Different chains have different approaches to consensus. To appreciate the differences, we need to understand liveness vs finality in decentralized blockchains.

  • Finality - As we learned earlier, finality means that blocks can no longer be altered or dropped once they are included.
  • Liveness - ****On the other hand, liveness means that blocks can go on being produced even under the most challenging network circumstances.

Let’s be real. Blockchains are imperfect creatures. Validator nodes may fall out of sync due to client bugs, natural disasters, world wars, etc. If the network isn’t sure what the majority is voting for, it can either make a guess (and allow for re-organizations later)… or give up entirely.

  • Bitcoin’s Nakamoto consensus favors liveness over finality. Under the Proof-of-Work (PoW) algorithm, the correct chain is assumed to be the one which has the most cumulative computational work used to mine it (the PoW version of voting). Bitcoin remains fully available at all times, even if a majority of miners stop mining or worse, turn malicious.
  • Cosmos’ Tendermint algorithm favors finality over liveness. Blocks are finalized as soon as it gets voted in.
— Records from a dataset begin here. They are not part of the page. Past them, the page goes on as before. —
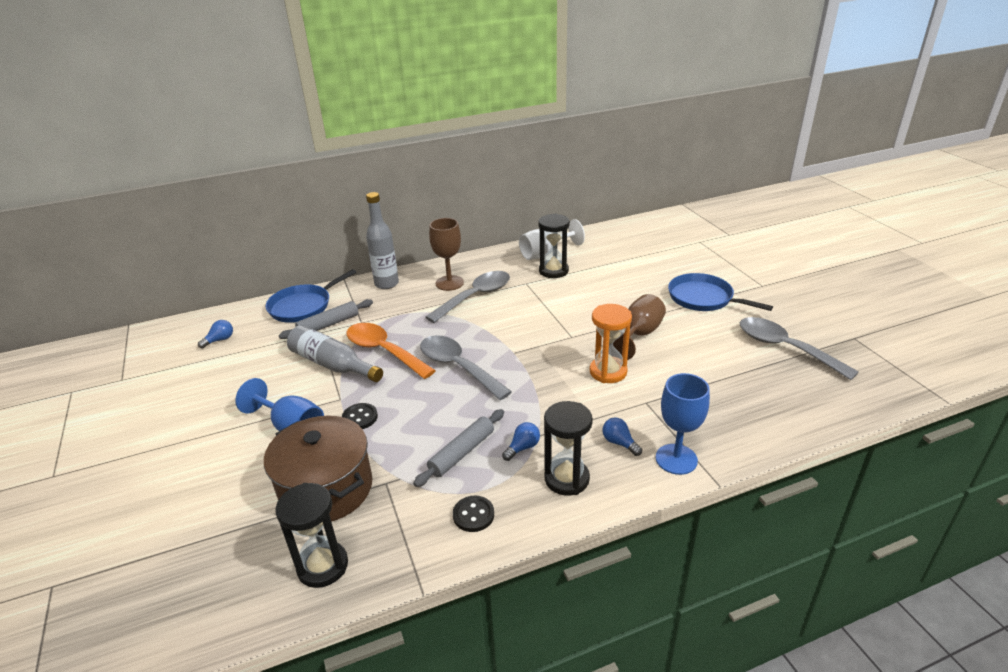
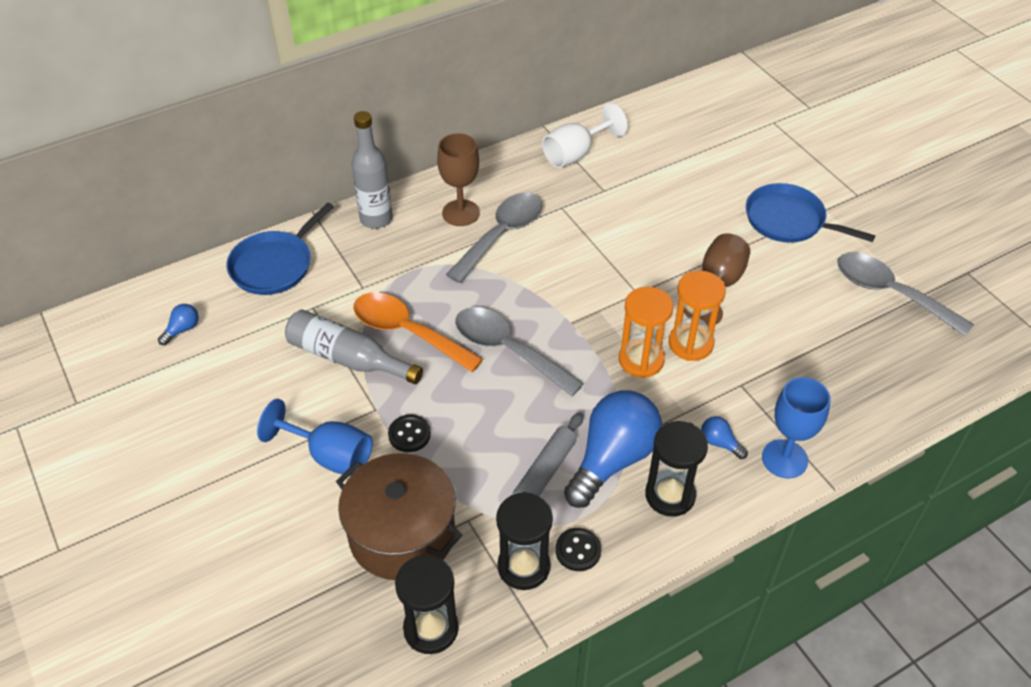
camera: 10 degrees left, 15 degrees up
(328, 325) = (320, 294): grey rolling pin -> none
(522, 447) = (612, 459): blue light bulb -> blue light bulb, size x2.43
(553, 271) = (593, 184): black hourglass -> black hourglass (523, 567)
(564, 380) = (641, 360): none -> orange hourglass

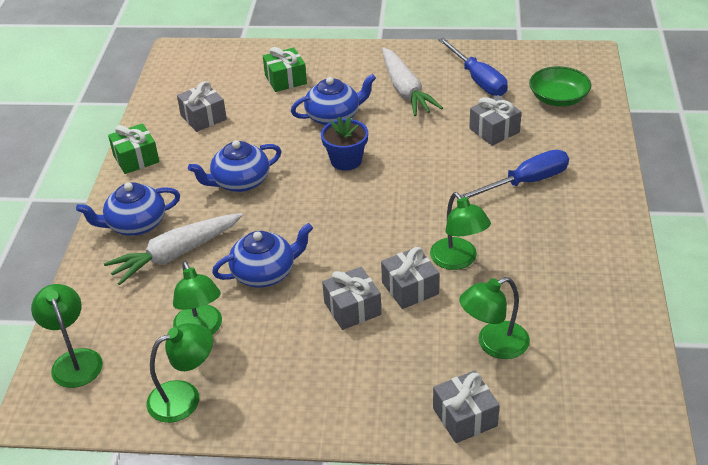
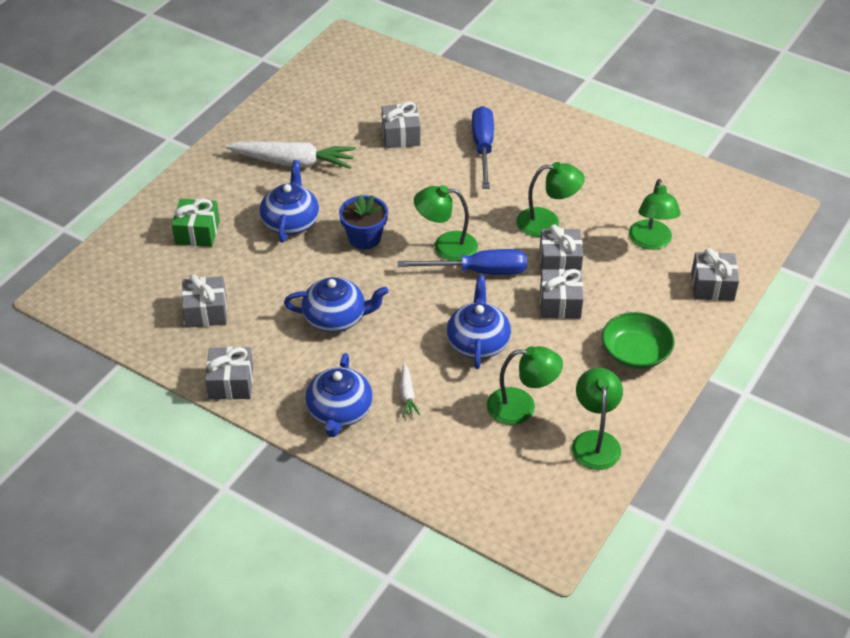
camera: 65 degrees left, 5 degrees up
(74, 360) = (502, 506): green lamp -> green lamp (446, 246)
(136, 158) = (231, 383): green gift -> grey gift
(176, 254) = (407, 394): white carrot -> white carrot, size x0.45
(240, 182) = (336, 318): blue teapot -> blue teapot turned 90 degrees counterclockwise
(478, 80) = (320, 114): blue screwdriver -> blue screwdriver (478, 271)
(558, 98) = (390, 83): green bowl -> green bowl (635, 352)

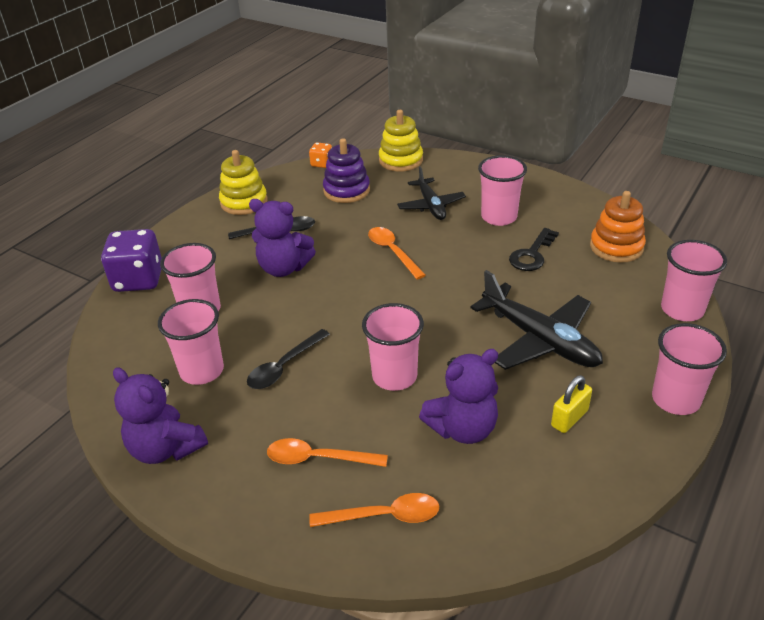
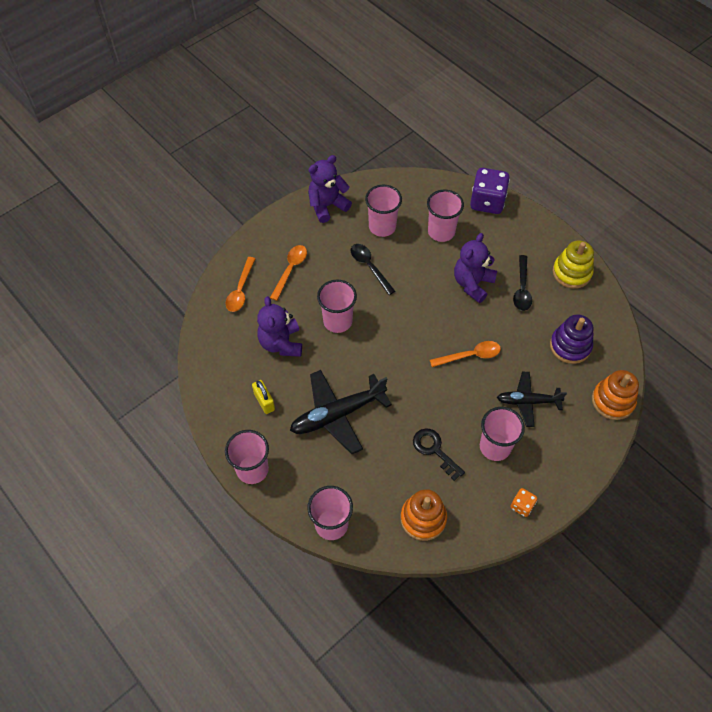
camera: 105 degrees right, 20 degrees up
(322, 164) = (622, 337): orange dice -> orange dice (522, 506)
(401, 160) = (612, 401): yellow stacking toy -> orange stacking toy

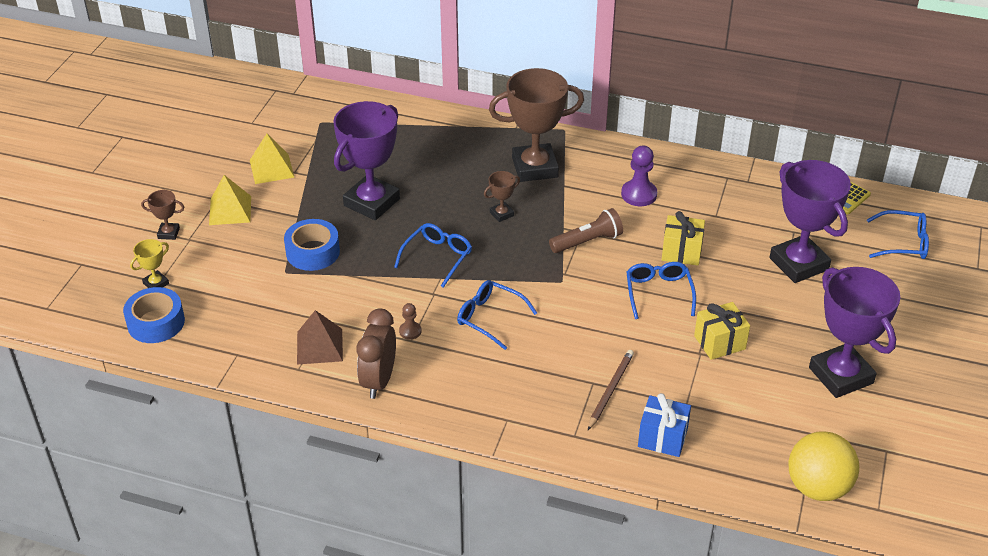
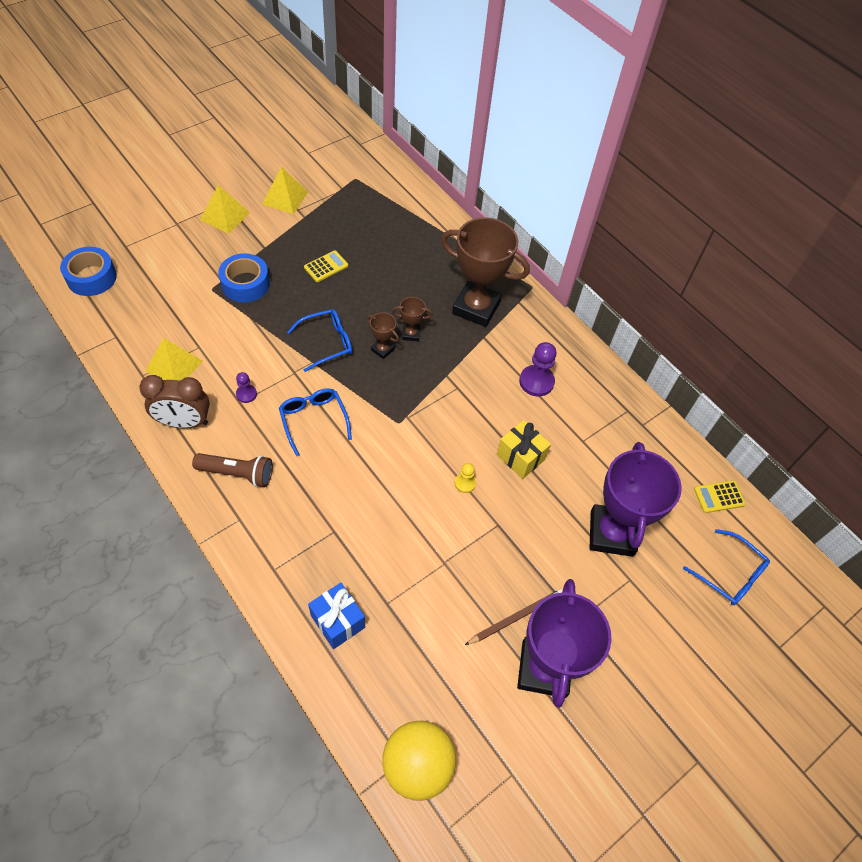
camera: 30 degrees right, 15 degrees up
(156, 283) = (122, 246): yellow trophy -> none
(168, 233) = (168, 211): brown trophy -> brown trophy (382, 349)
(319, 346) = (174, 365): brown pyramid -> yellow pyramid
(371, 202) = (326, 266): purple trophy -> yellow calculator
(379, 381) = (184, 422): brown clock -> brown clock turned 135 degrees counterclockwise
(410, 331) = (246, 394): brown pawn -> purple pawn
(587, 241) = (453, 399): brown flashlight -> brown flashlight (237, 473)
(610, 390) = (340, 547): brown pencil -> brown pencil (516, 617)
(658, 293) = (465, 483): blue glasses -> yellow pawn
(719, 342) = (470, 564): yellow gift -> none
However, if more than 1/3 of the validator set stops voting, the network gives up and grinds to a halt. That means that no new transactions can be added to the blockchain until these nodes are (manually) kicked from the voter set. As you can possibly appreciate, manually restarting the network can be difficult when you have a million nodes.
  • Ethereum’s Gasper algorithm favors… both! Under SSF, a hybrid approach will be used. During normal network conditions, blocks will be finalized immediately. However, in the event where a large number of nodes fall out of sync, the fork-choice rule will kick in and blocks will stop finalizing until offline nodes are sufficiently penalized to get automatically ejected from the validator set. Node operators thus have the responsibility to maintain uptime and quickly restore normal network conditions.

Many (wrong) paths to building a blockchain

There are many paths to building a blockchain. Choosing a compromising path can be disastrous down the line. Ethereum has made several choices in its development roadmap, refusing to compromise on decentralization and liveness. This ensures that the chain always remains available and robust to anyone who needs to use it (what chain halt?). Ensuring availability is very important at scale, because any downtime can be catastrophic — especially for systems which need to stay in sync with other off-chain systems (e.g., oracles).

Building fast finality into the protocol is complicated. Trying to achieve both liveness and (fast) finality in a large decentralized system is something that has not been achieved before. This is why SSF has been placed further down the roadmap. At some point, fast finality will be achieved — but in the meantime, research must go on.